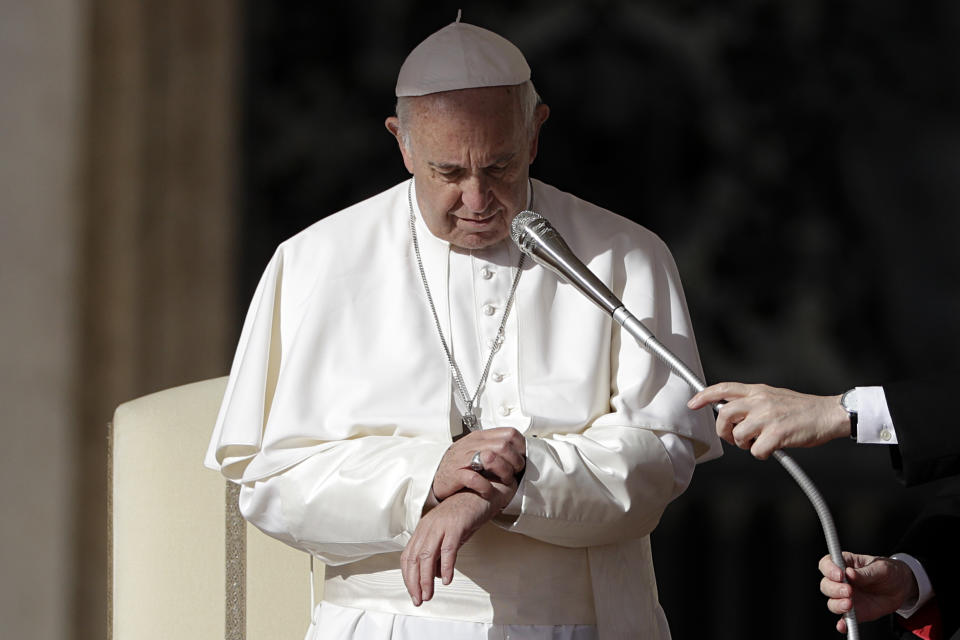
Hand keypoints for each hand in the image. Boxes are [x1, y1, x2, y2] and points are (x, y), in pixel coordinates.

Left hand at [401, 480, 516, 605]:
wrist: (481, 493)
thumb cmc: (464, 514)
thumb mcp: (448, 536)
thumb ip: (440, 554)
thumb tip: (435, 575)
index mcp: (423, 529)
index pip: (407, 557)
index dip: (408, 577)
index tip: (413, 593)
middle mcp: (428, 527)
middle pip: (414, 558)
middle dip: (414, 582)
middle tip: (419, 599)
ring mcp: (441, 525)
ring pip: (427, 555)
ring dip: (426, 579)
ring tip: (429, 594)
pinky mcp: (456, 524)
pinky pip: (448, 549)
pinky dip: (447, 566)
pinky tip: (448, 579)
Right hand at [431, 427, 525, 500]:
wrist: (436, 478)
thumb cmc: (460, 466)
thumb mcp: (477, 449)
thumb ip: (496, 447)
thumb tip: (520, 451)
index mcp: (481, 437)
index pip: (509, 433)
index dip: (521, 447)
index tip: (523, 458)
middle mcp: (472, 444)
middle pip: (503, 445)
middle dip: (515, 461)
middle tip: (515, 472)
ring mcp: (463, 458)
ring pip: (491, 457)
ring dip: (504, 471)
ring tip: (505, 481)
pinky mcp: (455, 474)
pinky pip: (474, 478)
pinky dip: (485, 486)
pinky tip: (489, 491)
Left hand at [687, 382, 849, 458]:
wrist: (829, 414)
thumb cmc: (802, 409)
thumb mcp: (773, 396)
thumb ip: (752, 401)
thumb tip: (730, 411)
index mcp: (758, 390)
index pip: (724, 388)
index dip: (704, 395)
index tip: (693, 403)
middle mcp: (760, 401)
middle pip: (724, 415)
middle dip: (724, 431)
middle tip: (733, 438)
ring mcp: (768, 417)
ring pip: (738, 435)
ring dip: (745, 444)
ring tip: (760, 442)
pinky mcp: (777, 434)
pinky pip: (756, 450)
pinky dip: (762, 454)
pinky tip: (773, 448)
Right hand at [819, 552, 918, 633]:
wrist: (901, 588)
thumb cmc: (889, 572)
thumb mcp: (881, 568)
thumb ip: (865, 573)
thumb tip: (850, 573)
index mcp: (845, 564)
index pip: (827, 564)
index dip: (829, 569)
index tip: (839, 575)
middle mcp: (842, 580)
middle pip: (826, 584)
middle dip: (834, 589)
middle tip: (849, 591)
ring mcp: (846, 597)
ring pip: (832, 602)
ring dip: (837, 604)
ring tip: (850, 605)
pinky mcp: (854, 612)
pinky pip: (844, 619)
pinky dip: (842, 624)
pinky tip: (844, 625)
* * *
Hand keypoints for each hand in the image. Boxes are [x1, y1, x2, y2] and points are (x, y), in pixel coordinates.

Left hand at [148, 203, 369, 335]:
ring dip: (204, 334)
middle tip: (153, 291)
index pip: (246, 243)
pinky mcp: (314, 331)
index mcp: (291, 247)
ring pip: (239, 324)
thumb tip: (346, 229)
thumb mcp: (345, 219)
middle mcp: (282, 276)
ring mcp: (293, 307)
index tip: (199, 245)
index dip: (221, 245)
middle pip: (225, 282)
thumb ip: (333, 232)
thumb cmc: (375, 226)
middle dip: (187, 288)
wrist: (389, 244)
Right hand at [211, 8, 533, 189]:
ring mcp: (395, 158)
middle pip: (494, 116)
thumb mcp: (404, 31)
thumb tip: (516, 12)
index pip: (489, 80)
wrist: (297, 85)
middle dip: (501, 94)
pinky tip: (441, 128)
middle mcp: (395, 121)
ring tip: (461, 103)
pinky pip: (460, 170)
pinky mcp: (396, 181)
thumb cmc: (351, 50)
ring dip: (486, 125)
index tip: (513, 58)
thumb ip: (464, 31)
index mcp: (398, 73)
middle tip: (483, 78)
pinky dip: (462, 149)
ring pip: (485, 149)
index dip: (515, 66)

#### [ASSIGNED TASK]
Retype, in the same exact form, the lines of the material above from the line holding "ring dip: (426, 579)" through the line holding "pinky pip: (474, 478)".

#### [SOLUTION]
ring dip: (426, 579)
ring tip: (429, 594)
pinky mcp: (456, 524)
pinky pip: (448, 549)
pinky dip: (447, 566)
pinky tip: (448, 579)
Right hand at [431, 427, 525, 500]:
wrist: (436, 478)
thumb cmc: (460, 466)
thumb mcp: (477, 449)
thumb ip: (496, 447)
thumb tip: (520, 451)
index mcp: (481, 437)
index pip: (509, 433)
index dip: (521, 447)
index tip: (523, 458)
middle mcp: (472, 444)
middle pip: (503, 445)
middle dip: (515, 461)
middle tip: (515, 472)
ring mcp: (463, 458)
ring pip: (491, 457)
ring dip: (504, 471)
ring tip: (505, 481)
pinky mcp: (455, 474)
pinky pip: (474, 478)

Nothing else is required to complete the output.